Step 5: Estimate Full Probability Density Treat the fitted GMM as our estimated joint probability distribution and we can evaluate this density over a grid to visualize the probability surface

In [8]:
# Create a grid
x_min, x_max = X[:,0].min() - 5, X[:,0].max() + 5
y_min, y_max = X[:,1].min() - 5, X[:,1].max() + 5
xx, yy = np.meshgrid(np.linspace(x_min, x_max, 100),
                     np.linspace(y_min, y_max, 100))
grid_points = np.c_[xx.ravel(), yy.ravel()]

# Evaluate log-density
log_density = gmm.score_samples(grid_points)
density = np.exp(log_density)

# Reshape for plotting
zz = density.reshape(xx.shape)

# Plot density contour + data
plt.figure(figsize=(8,6))
contour = plt.contour(xx, yy, zz, levels=10, cmap='Blues')
plt.clabel(contour, inline=True, fontsize=8)
plt.scatter(X[:,0], X[:,1], c='red', s=80, edgecolor='k', label='Dzongkhags')
plt.xlabel('Apple Production (MT)')
plt.ylabel('Banana Production (MT)')
plt.title('Estimated Joint Probability Density (GMM)')
plt.legend()
plt.grid(True)
plt.tight_layout()
plt.show()
No description has been provided for this image

This contour plot shows the estimated joint probability density of apple and banana production across Dzongkhags, modeled as a 2-component Gaussian Mixture.

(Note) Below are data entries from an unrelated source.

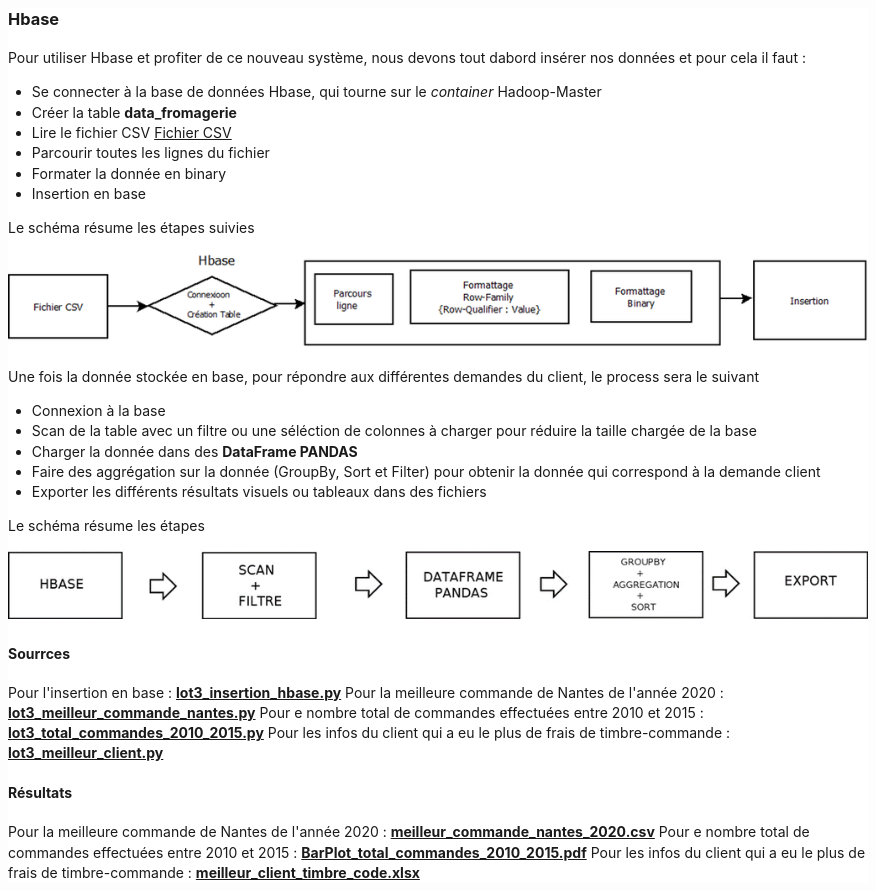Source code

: 
### Hbase 

Pour utiliser Hbase et profiter de ce nouveau système, nous devons tout dabord insérer nos données et pour cela il faut :

- Se connecter à la base de données Hbase, qui tourne sur le *container* Hadoop-Master 
- Créer la table **data_fromagerie** 
- Lire le fichier CSV [Fichier CSV](datas/dataw_fro03.csv) 
- Parcourir toutes les lignes du fichier 
- Formater la donnée en binary
- Insertion en base 

Le schéma résume les étapes suivies 

![Insertion Hbase](schema/insertion_Hbase.png) 

Une fois la donnée stockée en base, pour répondre aux différentes demandes du client, le process sera le suivant 

- Connexion à la base 
- Scan de la table avec un filtre ou une séléction de colonnes à charger pour réduire la taille chargée de la base 
- Charger la donnée dans des **DataFrame PANDAS** 
- Faire des aggrégation sur la donnée (GroupBy, Sort et Filter) pour obtenir la donnée qui correspond à la demande client
- Exporter les différents résultats visuels ou tableaux dans des fichiers 

Le schéma résume les étapes 

![Traitement Lot3](schema/lot3.png) 

#### Sourrces 
Pour l'insertion en base : [**lot3_insertion_hbase.py**](lot3_insertion_hbase.py) 
Pour la meilleure commande de Nantes de l'année 2020 : [**lot3_meilleur_commande_nantes.py**](lot3_meilleur_commande_nantes.py)
Pour e nombre total de commandes effectuées entre 2010 et 2015 : [**lot3_total_commandes_2010_2015.py**](lot3_total_commandes_2010_2015.py)
Pour les infos du client qui a eu le plus de frais de timbre-commande : [**lot3_meilleur_client.py**](lot3_meilleur_client.py)
#### Résultats 

Pour la meilleure commande de Nantes de l'année 2020 : [**meilleur_commande_nantes_2020.csv**](resultats/lot3/meilleur_commande_nantes_2020.csv)
Pour e nombre total de commandes effectuées entre 2010 et 2015 : [**BarPlot_total_commandes_2010_2015.pdf**](resultats/lot3/BarPlot_total_commandes_2010_2015.pdf)
Pour les infos du client qui a eu le plus de frais de timbre-commande : [**meilleur_client_timbre_code.xlsx**](resultats/lot3/meilleur_client_timbre_code.xlsx)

Higher density (closer contours) = more likely combination of productions. The two modes correspond to the two agricultural zones.

Using the Expectation-Maximization (E-M) algorithm for Gaussian Mixture Models we have:

  1. Preprocessed the agricultural dataset.
  2. Selected Apple and Banana production as a 2D feature.
  3. Fitted a GMM with 2 components.

Visualized:

  1. Cluster assignments (soft clustering).
  2. Component ellipses (covariance structure).
  3. Full probability density surface.